> **TASK DESCRIPTION**
Quote only the lines that start at the line with "basket: present [388,556,528,645]" and run to the end of the entries; omit the pictures.

> **Records from a dataset**
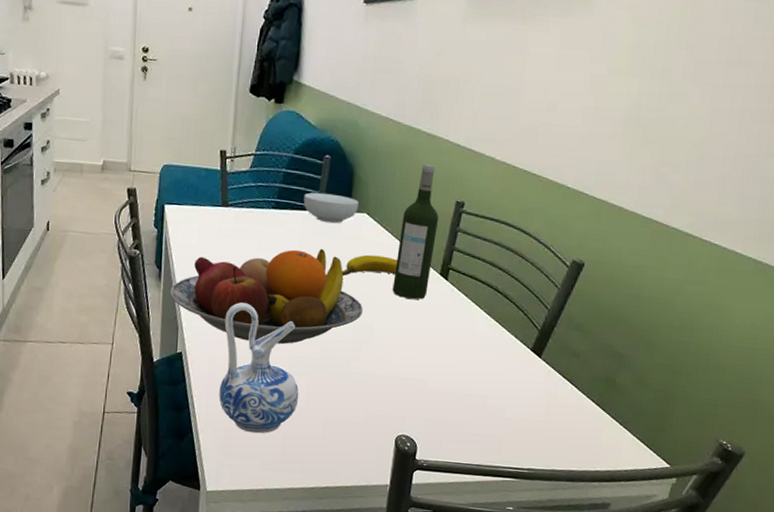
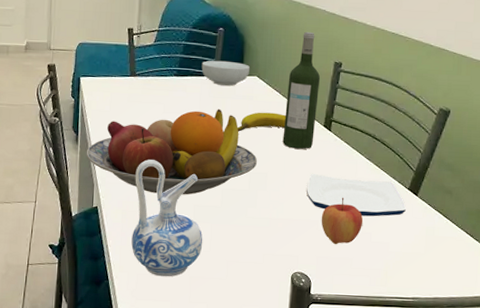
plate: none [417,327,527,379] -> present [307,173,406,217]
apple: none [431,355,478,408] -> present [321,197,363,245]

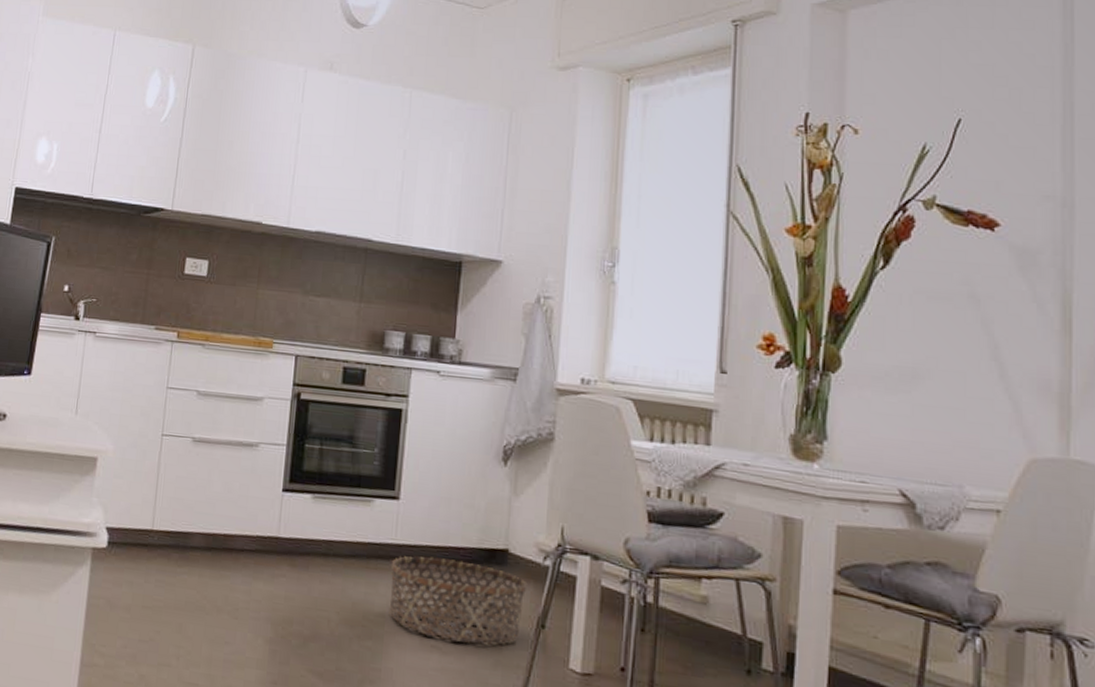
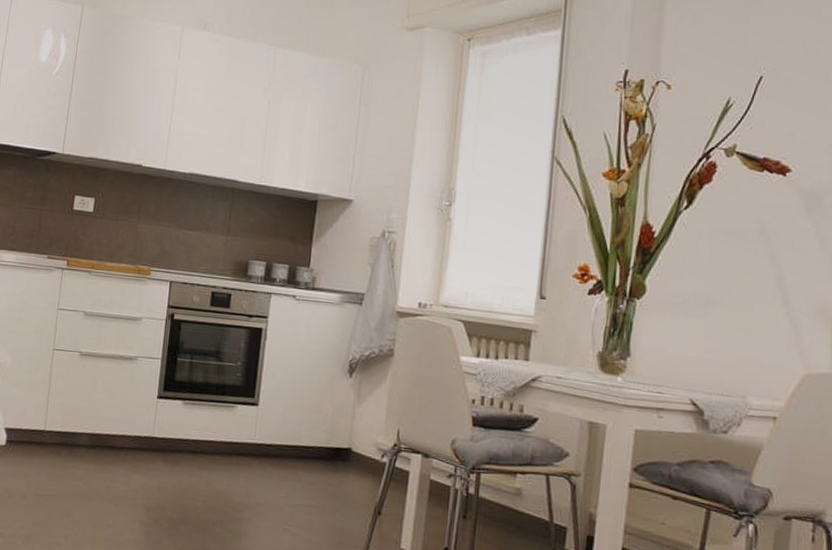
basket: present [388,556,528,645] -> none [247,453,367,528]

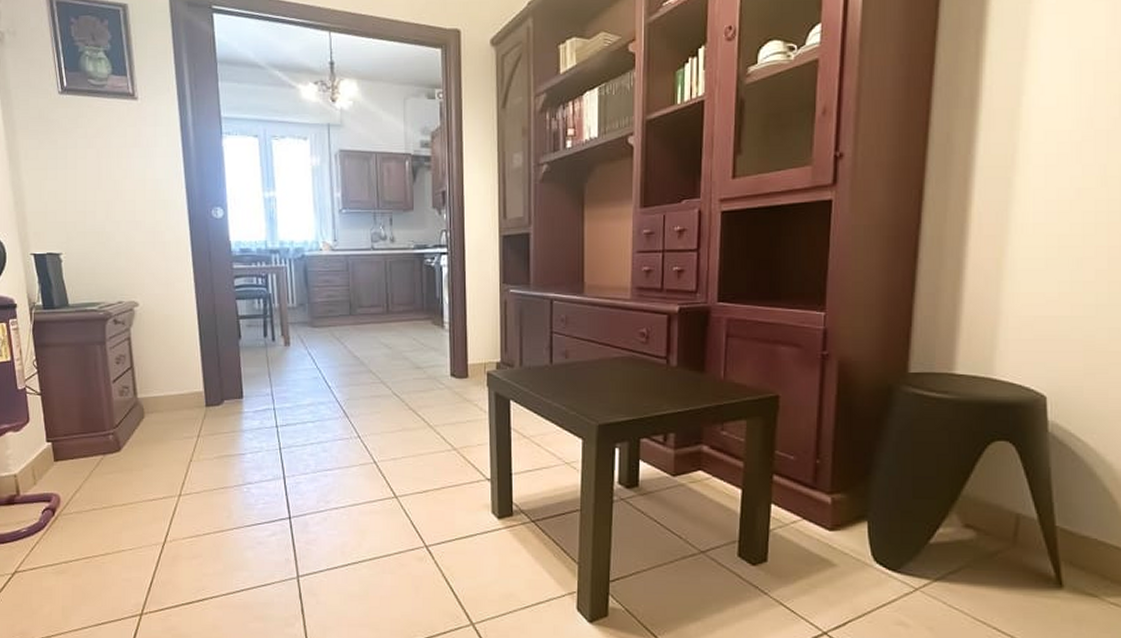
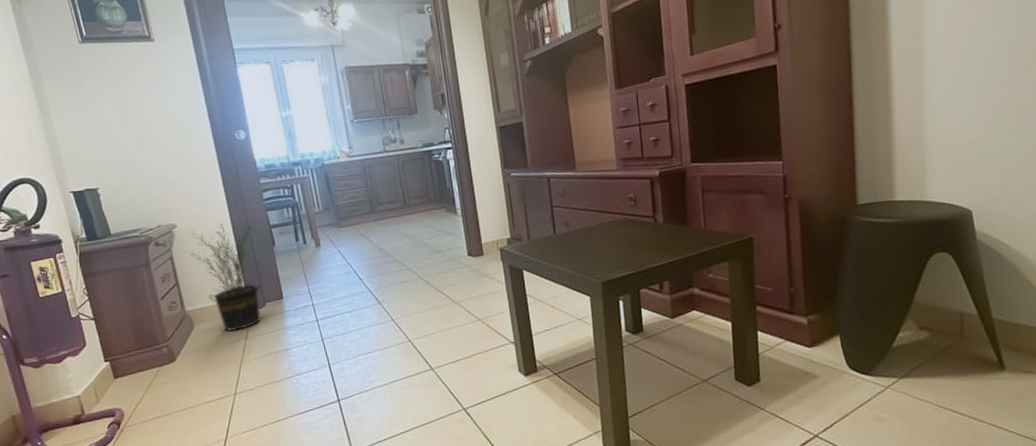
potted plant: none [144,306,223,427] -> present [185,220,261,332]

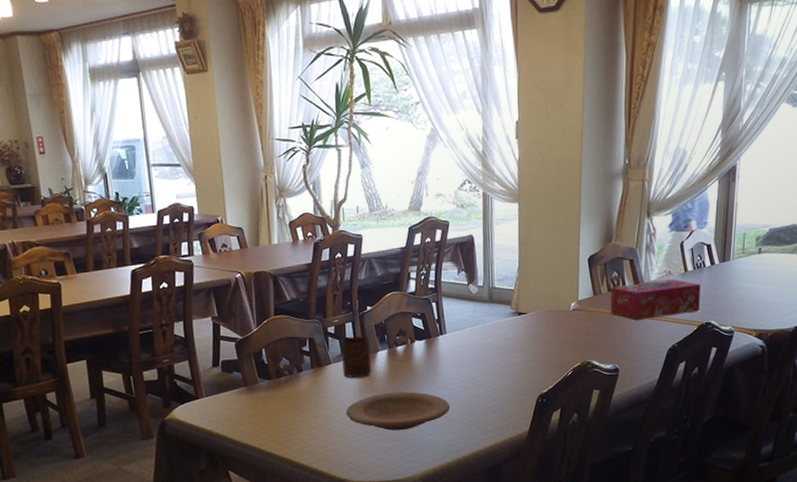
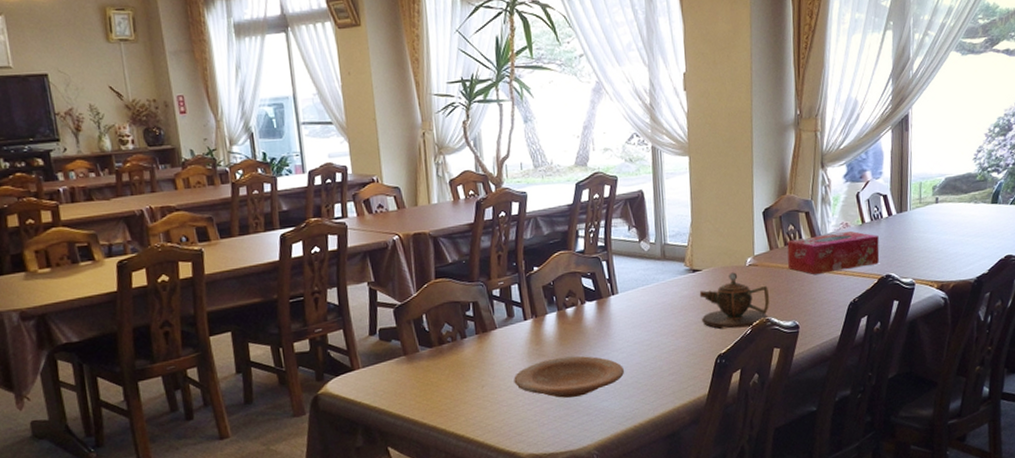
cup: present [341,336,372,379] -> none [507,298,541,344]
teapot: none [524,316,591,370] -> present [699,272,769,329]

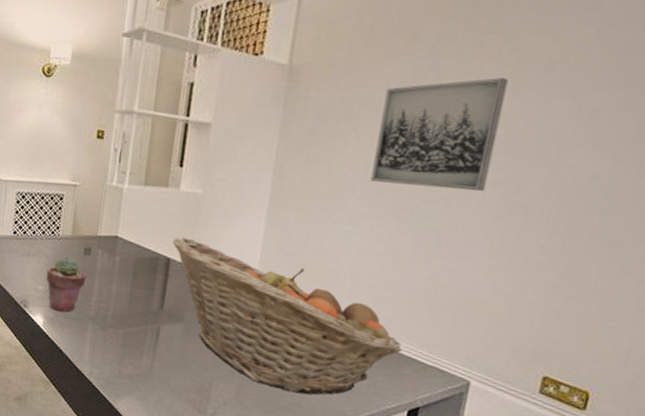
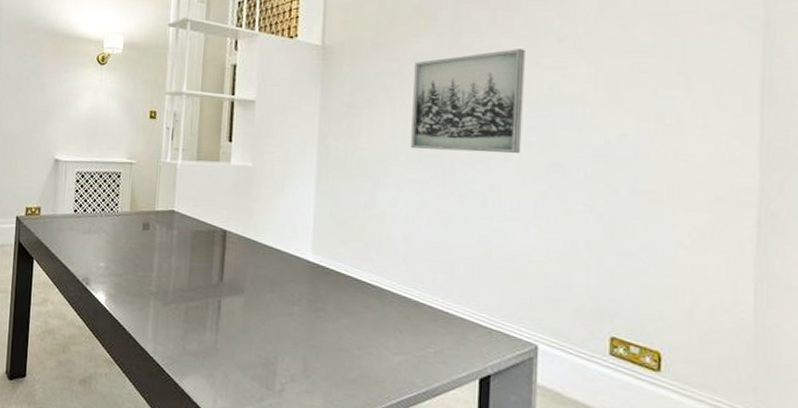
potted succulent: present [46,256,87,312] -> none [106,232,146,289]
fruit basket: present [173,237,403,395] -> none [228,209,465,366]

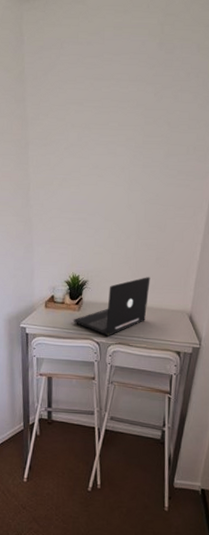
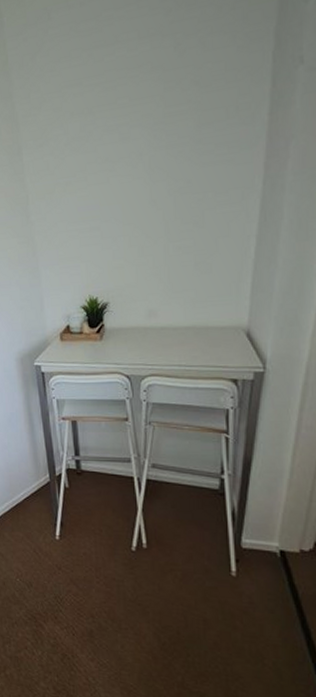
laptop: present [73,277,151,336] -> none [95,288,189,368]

> **RESULT OF THIS EXERCISE**
basket: present [388,556,528,645] -> none [247,453,367,528]

potted plant: none [144,306,223,427] -> present [185,220,261,332]

cup: present [341,336,372,379] -> none [507,298,541,344]
teapot: none [524,316,591,370] -> present [699,272,769,329]

potted succulent: present [46,256,87,312] -> none [106,232,146,289]
fruit basket: present [173,237,403,395] -> none [228,209,465,366]

laptop: present [73,277,151,336] -> none [95,288,189,368]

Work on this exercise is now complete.